Chapter 24: Fevered Bloom
The world outside screamed.
But inside, it was worse.
—
The sky had cracked open with ash, and the sun bled through in fragments—weak, distant, almost ashamed to shine. Outside, the world burned slowly. Sirens rose and fell like a tide of grief, and the cries from the street were no longer human in tone. Buildings sagged like exhausted bodies, and the city had long since stopped pretending it was alive.
Inside the apartment, silence had become sacred.
It was a sanctuary in ruins. The walls bore scorch marks, the windows shattered inward from distant blasts. The space had once been lived in—a home—but now it was stripped down to necessity. Blankets were piled haphazardly in corners. A rusted kettle sat cold on the stove. The last ember of warmth lay in the bed against the far wall, where Aria burned.
Selene stood watch.
She hadn't spoken in hours. Hadn't blinked, really. She stood with her arms crossed, her expression carved from stone, but her body leaned ever so slightly forward—as if afraid that if she looked away, Aria would vanish.
Aria twisted beneath the sheets. Her skin glistened, soaked in fever sweat, her hair tangled, plastered to her neck and collarbone. Her breath came in gasps—short, shallow, painful. Whatever fire lived inside her was trying to claw its way out, and Selene couldn't stop it.
She wasn't sure she should.
Aria cried out suddenly—a broken sound, strangled and scared. Selene flinched. It was the kind of sound that scraped against bone.
Then the whisper came, hoarse and cracked, nearly swallowed by the silence.
"Don't leave…"
Selene's heart stuttered.
She didn't want to move. Didn't want to cross the distance between them, didn't want to feel again. But Aria's voice called something forward in her that she'd buried beneath ice and ruin.
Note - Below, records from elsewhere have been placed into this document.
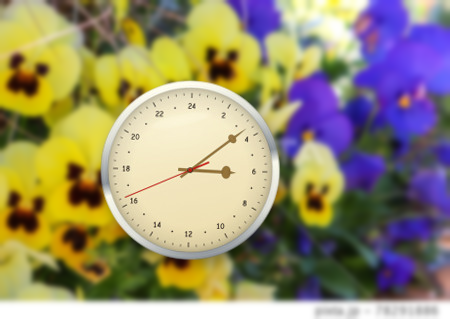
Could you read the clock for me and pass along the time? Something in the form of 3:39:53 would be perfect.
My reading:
6:08:41
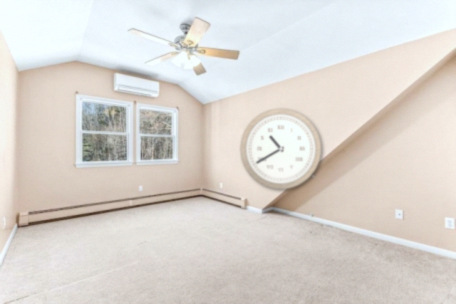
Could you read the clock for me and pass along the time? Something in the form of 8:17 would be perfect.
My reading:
10:40
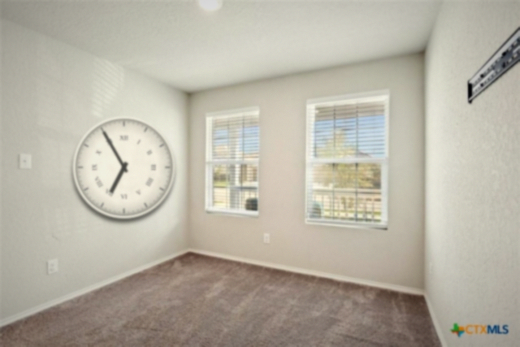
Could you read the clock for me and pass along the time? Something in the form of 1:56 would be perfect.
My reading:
6:55
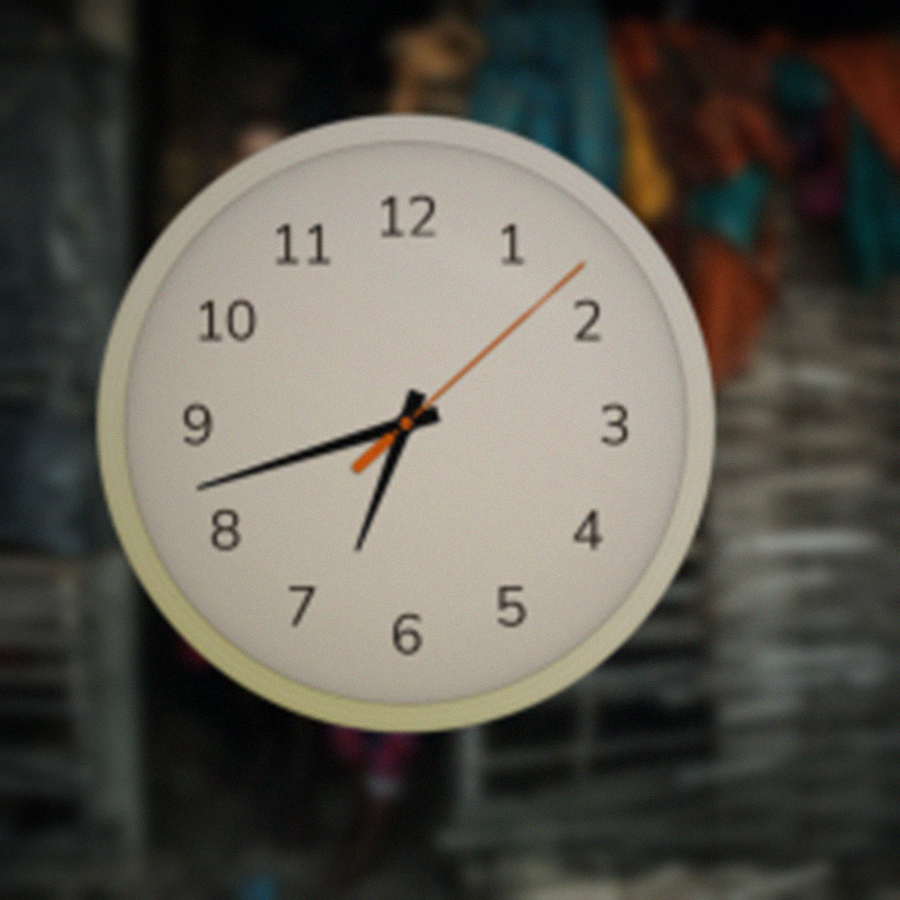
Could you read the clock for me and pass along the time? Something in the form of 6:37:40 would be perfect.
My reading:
6:42:08
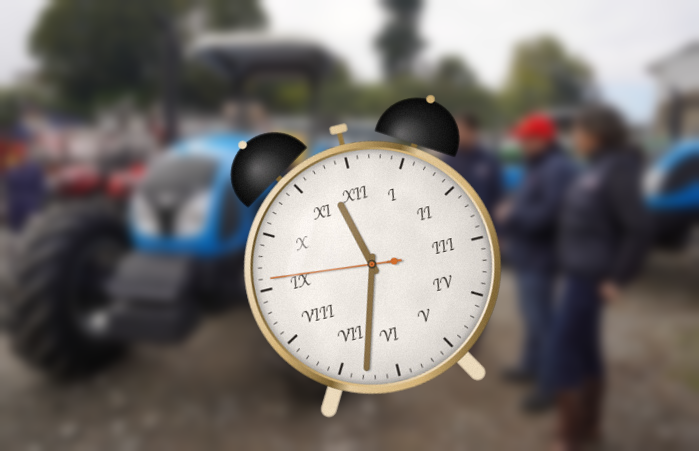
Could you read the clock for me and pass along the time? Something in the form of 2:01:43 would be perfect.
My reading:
11:32:46
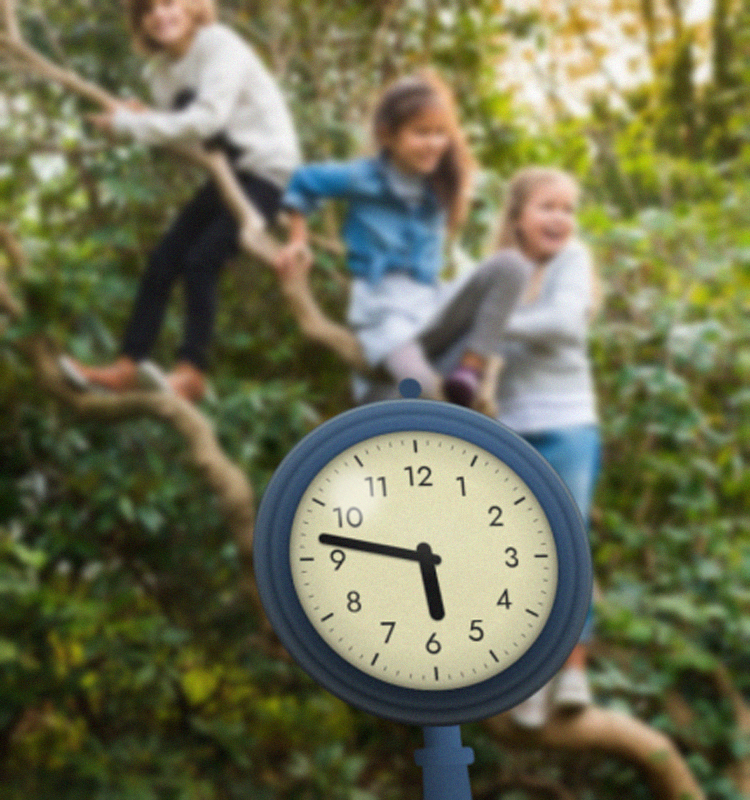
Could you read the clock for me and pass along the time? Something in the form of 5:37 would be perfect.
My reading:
5:47
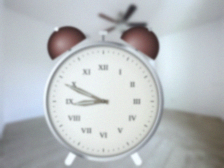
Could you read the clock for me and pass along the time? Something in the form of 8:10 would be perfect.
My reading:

Slowly, reluctantly, Selene approached the bed.
The heat coming off Aria was unnatural. It licked at her skin like a warning, but she knelt beside the mattress anyway. Her fingers hovered just above Aria's chest, trembling in hesitation. She could feel it—raw magic radiating outward in desperate pulses. It wasn't just fever. It was something older. Wilder.
She didn't think. She touched her.
—
The reaction was instant. Magic collided. Fire met frost. Selene's breath caught in her throat as the heat poured into her, scorching her bones from the inside out. But she didn't pull away.
Aria leaned into her, weak but yearning. Her arms—thin, trembling—wrapped around Selene with the last of her strength, and her face buried itself into the crook of Selene's neck like it was the only place left in the world that didn't burn.
Selene stiffened, then exhaled. She gathered Aria closer, arms encircling her instinctively, protectively, possessively.
And then the fever broke—just enough. Just enough for Aria's body to stop shaking. Her breath slowed. Her fists unclenched.
Selene held on.
She didn't speak. She didn't need to.
The cold that lived inside her—the chill that had defined her since before the Fall—wrapped itself around Aria's fire like ivy around a flame. Neither smothering, nor surrendering. Just… balance.
—
"You smell like winter," Aria whispered, barely conscious, the words like a secret she didn't know she was telling.
Selene froze.
It was too intimate, too fragile. It pierced something in her chest that she thought had long since hardened.
Aria's fingers clung to her shirt, fragile but stubborn. "Stay."
Selene breathed in deeply. The scent of sweat and smoke clung to Aria's skin, but beneath it, she smelled like something untouched—like green things remembered by a dying world. Like bloom in a fever dream.
And Selene… Selene didn't let go.
—
The magic that had burned through Aria was retreating now, tucked back beneath her skin. It hadn't disappeared, but it had quieted, soothed into stillness by Selene's presence. By the chill in her bloodstream. By the way she held her—not like a fragile thing, but like something chosen.
It was strange. Unfair. The world outside had ended. People had become echoes of themselves. Selene hadn't cried in years. But here, now, holding this girl who once cracked the sky with her scream—she felt the first pangs of something dangerous.
Hope.
She'd sworn off that feeling.
But as Aria's breath tickled her collarbone, soft and even for the first time in days, Selene tightened her grip. She let herself imagine a different ending. One where Aria didn't slip through her fingers. One where winter and fire didn't devour each other. One where she stayed.
—
Outside, the world burned slower than before. But inside—held in this frozen hush, where fever met frost—something bloomed.
Not love. Not yet.
But something close.
Something with roots.
Something dangerous enough to survive.